Na manhã desta quinta-feira (16) as moradoras da Ocupação Helenira Preta: Por Gabriela Mariel Silvério! foram acordadas pela Polícia Militar, com escudos e cassetetes nas mãos, reintegrando a ocupação.
Larissa Mayumi | São Paulo
Mulheres – O Movimentou de Mulheres Olga Benario, que possui dezenas de ocupações como essa em todo o Brasil, esteve em diálogo com a prefeitura de Mauá (SP), que cedeu um terreno para o movimento, mas que ainda não cumpriu com o apoio para construção da casa em si. Portanto, desde a manhã desta quinta-feira (16), as mulheres seguem sem ter para onde ir.
Segundo a advogada apoiadora do movimento, o acordado foi que haveria uma reunião entre movimento, prefeitura, polícia e oficial de justiça para acordar a saída do prédio. Este combinado não foi cumprido.
“Covardia foi o que eles fizeram, nós nunca nos negamos a conversar com a justiça e a prefeitura, estávamos em negociação, mas eles preferiram vir atacar mães e crianças, de madrugada, e deixar a gente sem ter para onde levar nosso colchão, nossa geladeira.” relatou Roberta Duarte, moradora da Ocupação.
Esta semana, o ABC Paulista viu mais um caso de feminicídio. Dessa vez a vítima foi uma trabalhadora de Ribeirão Pires, moradora de São Bernardo do Campo. Apesar de ainda estar no início do ano, em abril, o número de feminicídios na região já chegou a seis mulheres.

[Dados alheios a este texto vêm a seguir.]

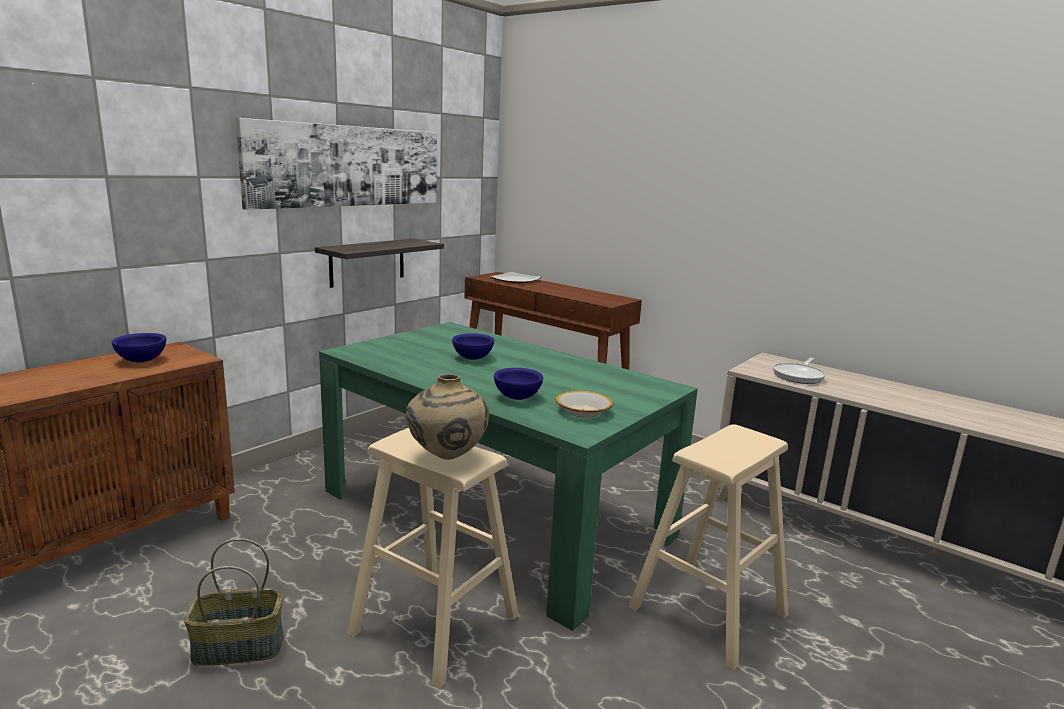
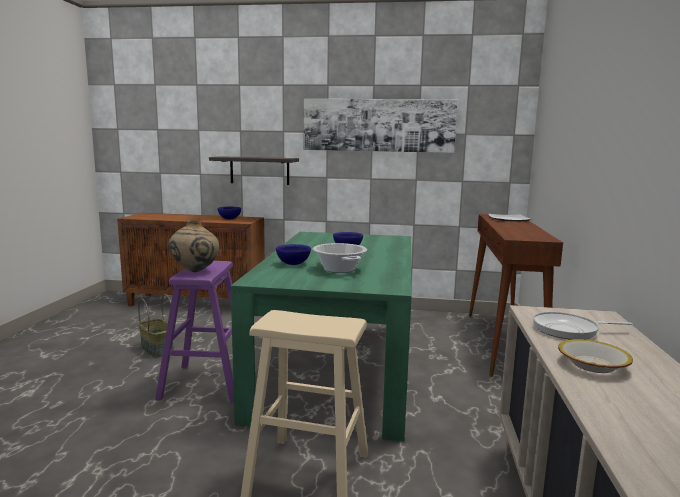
camera: 60 degrees right, 5 degrees down
(367, 262) = (389, 191): shelf -> shelf (259, 170)
(434, 624) = (207, 383): beige stool -> purple stool
(570, 386) = (339, 269): none -> cooking pot
(583, 411) = (294, 277): bowl -> bowl (593, 365)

A Ocupação Helenira existe há 10 anos na cidade de Mauá, inciando sua luta em 2017. Desde então foram quatro ocupações em Mauá, que pressionaram a prefeitura para garantir serviços dignos de acolhimento e proteção às mulheres. Ao longo desses anos, a partir da mobilização do Movimento Olga, foram construídos a Secretaria de Políticas Públicas para as Mulheres e o VIVA MARIA – Centro de Referência de Atenção à Mulher (CRAM). Na opinião do Movimento, são necessários ainda mais espaços como esses.
A última ocupação homenageou Gabriela Mariel Silvério, 33 anos, mãe e trabalhadora assassinada em junho de 2025, no Paranavaí. Gabriela era militante há 6 meses no Movimento de Mulheres Olga Benario quando sofreu o feminicídio.
Fruto das ocupações, o Movimento conquistou um terreno público para construir uma casa que acolha mulheres em situação de violência e dar seguimento ao trabalho realizado há anos nas ocupações. Porém, até a construção dessa casa, a Ocupação Helenira Preta tem acolhido mulheres, principalmente fora do horário comercial, quando não há nenhum serviço especializado no acolhimento de mulheres aberto na cidade. O despejo ocorrido hoje, sem aviso prévio, deixa as mulheres atendidas pelo movimento sem um espaço para serem acolhidas, além dos moradores da ocupação sem qualquer alternativa de moradia.
“A prefeitura de Mauá não nos avisou previamente porque não se importam de verdade com as mulheres da cidade e da região. Sabem que organizamos, na ocupação, lutas para escancarar os dados que eles querem esconder e por isso não quiseram nos avisar do despejo, porque sabiam que iríamos resistir”, afirma Júlia Calchi, coordenadora da Ocupação.